→ PREGUNTAS DEL MATERIAL
(1) Según el texto sobre la amargura, ¿qué terminan haciendo las personas que al principio se compadecen de quienes viven instalados en ella?
(2) Continúa el texto sobre la amargura a partir del punto en que se interrumpe.

→ FRAGMENTO PROPORCIONADO
::::::::

Quienes viven instalados en la amargura, muestran en su rostro el rictus de la tristeza y el sufrimiento, tratando de llamar la atención y obtener compasión. Así relatan sus quebrantos, penas y enfermedades; lo mismo en el contexto de una infancia infeliz, un matrimonio desgraciado, o unos hijos ingratos, como si fueran víctimas predestinadas a la infelicidad.
Al principio, las personas se compadecen de ellos, pero terminan evitándolas, pues no son capaces de dar o recibir afecto, ni de generar confianza.
Por la experiencia clínica sobre esta actitud, bien podemos remitirnos al refrán: "De músico, poeta y loco, todos tenemos un poco". También un poco de adicción a la amargura, alimentada por los pensamientos negativos.
Algo más común de lo que se suele pensar.
¿Alguna vez ante el espejo nos hemos visto cansados, tristes, preocupados, y de más edad cronológica que la que tenemos? Entonces, el espejo no solo refleja las arrugas en la frente, sino también las del alma.
Así convendría preguntarnos:
¿Nos hemos vuelto adictos a la amargura sin apenas darnos cuenta?
¿Vamos a vivir realmente, o solo a durar un cierto número de años? Si hablamos de declinar, lo haremos finalmente por un sistema inmunológico deprimido, mientras vamos acumulando años, tiempo, vejez, arrugas, mal humor, egoísmo, ¿y algo de obsesión hipocondríaca?
¿De dónde brotan esos pensamientos negativos, que nos quitan la posibilidad de disfrutar de las alegrías esenciales en tiempo presente?
Un pasado con el que no nos hemos reconciliado
No, no suelen ser las inevitables contrariedades de cada día, grandes o pequeñas, sino que suelen brotar de un pesado fardo que traemos a cuestas, y en cuyo interior se puede encontrar un pasado con el que no nos hemos reconciliado.
Un pasado sobre el que aún pesan las opiniones ajenas, culpa por errores y torpezas cometidos, absurdos ridículos, pecados personales, los problemas de los demás, y más. Y… quiérase que no… miedo a no encontrarle el verdadero sentido a nuestra vida, mientras se avizora su finitud.
Un pasado que debemos admitir y aceptar, para enfrentarlo, superarlo, y madurar.
Siendo así… ¿cuáles serían las formas de identificar esos pensamientos, para aprender a sustraernos a su influencia y ser felices?

::::::::

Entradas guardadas
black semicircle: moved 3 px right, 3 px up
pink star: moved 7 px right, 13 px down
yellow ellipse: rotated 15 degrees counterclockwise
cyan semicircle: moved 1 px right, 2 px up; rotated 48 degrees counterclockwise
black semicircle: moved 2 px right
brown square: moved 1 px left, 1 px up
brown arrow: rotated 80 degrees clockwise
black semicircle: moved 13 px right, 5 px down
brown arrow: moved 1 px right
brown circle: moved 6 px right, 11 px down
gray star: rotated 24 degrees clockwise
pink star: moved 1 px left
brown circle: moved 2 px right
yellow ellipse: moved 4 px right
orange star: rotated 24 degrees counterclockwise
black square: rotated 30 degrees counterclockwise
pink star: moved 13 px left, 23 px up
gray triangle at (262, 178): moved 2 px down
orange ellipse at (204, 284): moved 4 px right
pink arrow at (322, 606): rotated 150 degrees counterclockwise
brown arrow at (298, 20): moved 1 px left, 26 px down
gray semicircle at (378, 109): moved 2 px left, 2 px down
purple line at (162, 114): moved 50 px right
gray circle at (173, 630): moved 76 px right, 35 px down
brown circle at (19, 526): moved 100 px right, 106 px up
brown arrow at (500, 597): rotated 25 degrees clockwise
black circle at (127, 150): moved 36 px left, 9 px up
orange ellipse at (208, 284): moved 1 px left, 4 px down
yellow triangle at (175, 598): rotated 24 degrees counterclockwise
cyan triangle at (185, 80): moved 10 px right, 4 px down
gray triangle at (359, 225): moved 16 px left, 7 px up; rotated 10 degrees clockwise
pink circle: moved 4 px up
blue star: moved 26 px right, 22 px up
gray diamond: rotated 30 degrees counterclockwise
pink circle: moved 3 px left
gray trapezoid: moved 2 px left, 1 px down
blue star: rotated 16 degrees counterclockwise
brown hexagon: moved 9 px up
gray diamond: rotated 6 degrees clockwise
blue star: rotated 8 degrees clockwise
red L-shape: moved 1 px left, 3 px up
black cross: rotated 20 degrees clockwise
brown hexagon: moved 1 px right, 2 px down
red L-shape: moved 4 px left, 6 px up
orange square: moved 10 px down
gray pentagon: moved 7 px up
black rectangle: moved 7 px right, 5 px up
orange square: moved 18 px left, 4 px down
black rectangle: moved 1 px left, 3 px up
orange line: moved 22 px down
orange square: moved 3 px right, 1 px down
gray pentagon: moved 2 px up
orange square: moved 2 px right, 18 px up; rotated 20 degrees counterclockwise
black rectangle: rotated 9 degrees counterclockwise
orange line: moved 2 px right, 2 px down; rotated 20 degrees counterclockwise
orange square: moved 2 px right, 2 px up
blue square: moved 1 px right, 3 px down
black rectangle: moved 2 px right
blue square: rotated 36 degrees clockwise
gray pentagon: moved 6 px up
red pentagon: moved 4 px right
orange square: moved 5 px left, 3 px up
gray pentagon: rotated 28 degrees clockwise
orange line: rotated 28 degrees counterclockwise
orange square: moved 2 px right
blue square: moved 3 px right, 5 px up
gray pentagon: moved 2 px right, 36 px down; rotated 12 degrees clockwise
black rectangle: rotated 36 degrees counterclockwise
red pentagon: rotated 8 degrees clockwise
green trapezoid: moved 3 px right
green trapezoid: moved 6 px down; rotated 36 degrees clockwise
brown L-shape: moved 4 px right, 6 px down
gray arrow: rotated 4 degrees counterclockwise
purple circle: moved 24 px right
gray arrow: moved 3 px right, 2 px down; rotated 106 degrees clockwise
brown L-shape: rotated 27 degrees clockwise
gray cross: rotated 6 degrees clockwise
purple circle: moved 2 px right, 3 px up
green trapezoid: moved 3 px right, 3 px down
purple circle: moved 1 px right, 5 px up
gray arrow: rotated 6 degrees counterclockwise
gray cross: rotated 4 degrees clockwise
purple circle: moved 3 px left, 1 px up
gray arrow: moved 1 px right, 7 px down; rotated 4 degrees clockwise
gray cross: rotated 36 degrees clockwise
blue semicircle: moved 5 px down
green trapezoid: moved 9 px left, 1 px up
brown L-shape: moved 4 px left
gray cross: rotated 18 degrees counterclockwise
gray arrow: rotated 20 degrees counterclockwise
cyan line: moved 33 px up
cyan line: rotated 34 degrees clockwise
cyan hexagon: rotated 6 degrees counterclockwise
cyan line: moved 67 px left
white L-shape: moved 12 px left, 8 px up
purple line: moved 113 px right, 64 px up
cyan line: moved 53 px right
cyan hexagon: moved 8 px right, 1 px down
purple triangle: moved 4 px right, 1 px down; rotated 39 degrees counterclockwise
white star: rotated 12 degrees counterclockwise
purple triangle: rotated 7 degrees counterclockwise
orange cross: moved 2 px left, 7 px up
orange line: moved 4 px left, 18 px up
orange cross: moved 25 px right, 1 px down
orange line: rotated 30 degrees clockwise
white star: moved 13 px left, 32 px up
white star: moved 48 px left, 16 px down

::::::::

→ RESPUESTAS DEL EJERCICIO
(1) Terminan evitándolas, porque no son capaces de dar o recibir afecto ni de generar confianza.

(2)
La percepción negativa de las cosas. Muchas veces por malas experiencias del pasado vemos en los sucesos que nos acontecen solo el lado negativo. Es decir, nuestro espíritu quejumbroso solo ve el vaso medio vacío y no medio lleno.
Atribuir nuestras malas experiencias siempre a algo o alguien. Por la falta de confianza en nosotros mismos, damos una explicación a las contrariedades y contingencias de nuestra vida, atribuyéndolas a la mala suerte, o a cierta mala intención de las personas. Es fuente de dañinos prejuicios que afectan las relaciones interpersonales.
La expectativa de lo peor. La actitud ansiosa que se anticipa a los acontecimientos, pensando lo peor. Sucesos por los que nos autoinfligimos un daño emocional y muy probablemente no acontezcan.
La suposición o presunción sin los datos necesarios. Con poca o mala información, sacamos conclusiones acerca de la vida, el mundo o las relaciones interpersonales, que nos dan una visión negativa que no corresponde a la realidad.
Prejuzgar los valores ajenos. Nos configuramos una imagen acerca de cómo deben o debería ser las cosas, y nos irrita lo que interpretamos como la deshonestidad de quienes se relacionan con nosotros. Siempre se está a la defensiva de las intenciones de los demás, aun cuando sean buenas.
Los pensamientos negativos, denotan una afectación psicológica que merma la capacidad de confiar en la providencia de un Dios que todo lo ve, nunca nos abandona, y del que jamás puede venir nada malo, aun cuando así nos lo parezca.